Third is the ‘Reports.’ By default, I show a line graph if you’re in the player and team reports, and a scatterplot of teams in the multi report. But that’s just one of the visuals you can show. In the upper-right of all these reports you’ll see a button also called ‘Reports’ which I probably should have termed differently, that allows you to visualize the data in all sorts of different ways. For example, you can view a bunch of tables broken out in different ways. Using the multi report example again you can for instance remove the 2025 filter to show all years in NPB history, but then add an ‘active player’ filter from the ‘Types of Player’ section to remove retired players from the data, and then you could select the ‘Player Batting Stats – Cumulative’ report from the dropdown to see all active players’ career stats basically as one line-item each. If you wanted that broken out by year you could use ‘Player Batting Stats – By Year’ and then you’ll see one row for every year for every player. The visual report I like to play with most is probably the ‘Player Scatterplot – By Year’ one as it’ll literally add a dot for every player and you can quickly plot them by things like OPS to see how everyone is performing, and you can color code it by team or their position. So, lots of ways to visualize things.
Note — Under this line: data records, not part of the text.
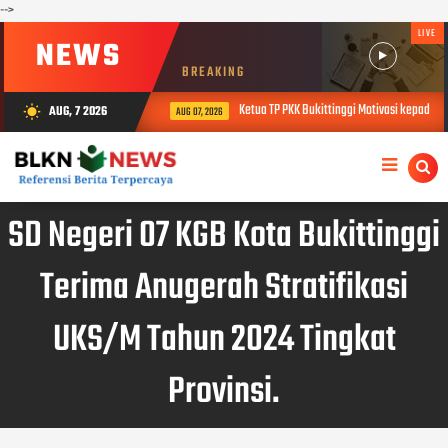
-->
LIVE
NEWS
BREAKING
Ketua TP PKK Bukittinggi Motivasi kepada Pinru P
AUG, 7 2026
wb_sunny
AUG 07, 2026
SD Negeri 07 KGB Kota Bukittinggi
Terima Anugerah Stratifikasi
UKS/M Tahun 2024 Tingkat
Provinsi.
Those are the three basic layout features you need to keep in mind. Beyond that the last thing to keep in mind is granularity. I don’t want to go into that too much here as I actually have a page explaining it in context on the site. Very briefly though, season level only lets you break down data by year, game level lets you break down and filter down to individual games, so performance against certain teams, performance by month, performance in a particular prefecture, and so on. And then the plate appearance level lets you filter the data down to in-game events like when runners are in scoring position, or when X batter is up against Y pitcher. There are some unfortunate data limitations at the deeper levels that I’d love to eventually find a source to resolve them and again I go into that on the site, but it allows you to do some very cool comparisons and get really into the weeds if you want.
Q: Any plans to create some videos to show how to use the reports?
A: I really should but I haven’t gotten around to it. I did setup a YouTube profile for the site but haven’t added anything to it. I will someday I promise. On the main page of the site, I do have some pictures showing some quick navigation around some of the reports that hopefully helps, but in general I’ve tried to be consistent in how you are supposed to navigate the reports so that if you learn one you should be able to just apply that same logic to the others. What is filtered is shown at the bottom, how you filter is set at the top, and how you visualize is set at the top right. Just try and keep those three things in mind.
Q: What do you want to tell viewers about your site?
A: Just that it’s a place to go and hopefully have fun and learn something. I do get a decent number of people asking me how to download things and although it’s unfortunately not possible in those interactive reports themselves, I have added to the site downloadable tables and CSVs and the like so you can export the top home run hitters, or all batting stats this year and the like. I’ve heard some interesting and fun reasons why people want the data and I’m just happy that I can provide an easy place to come and get it. I’m open to suggestions and requests so to anyone, feel free to reach out!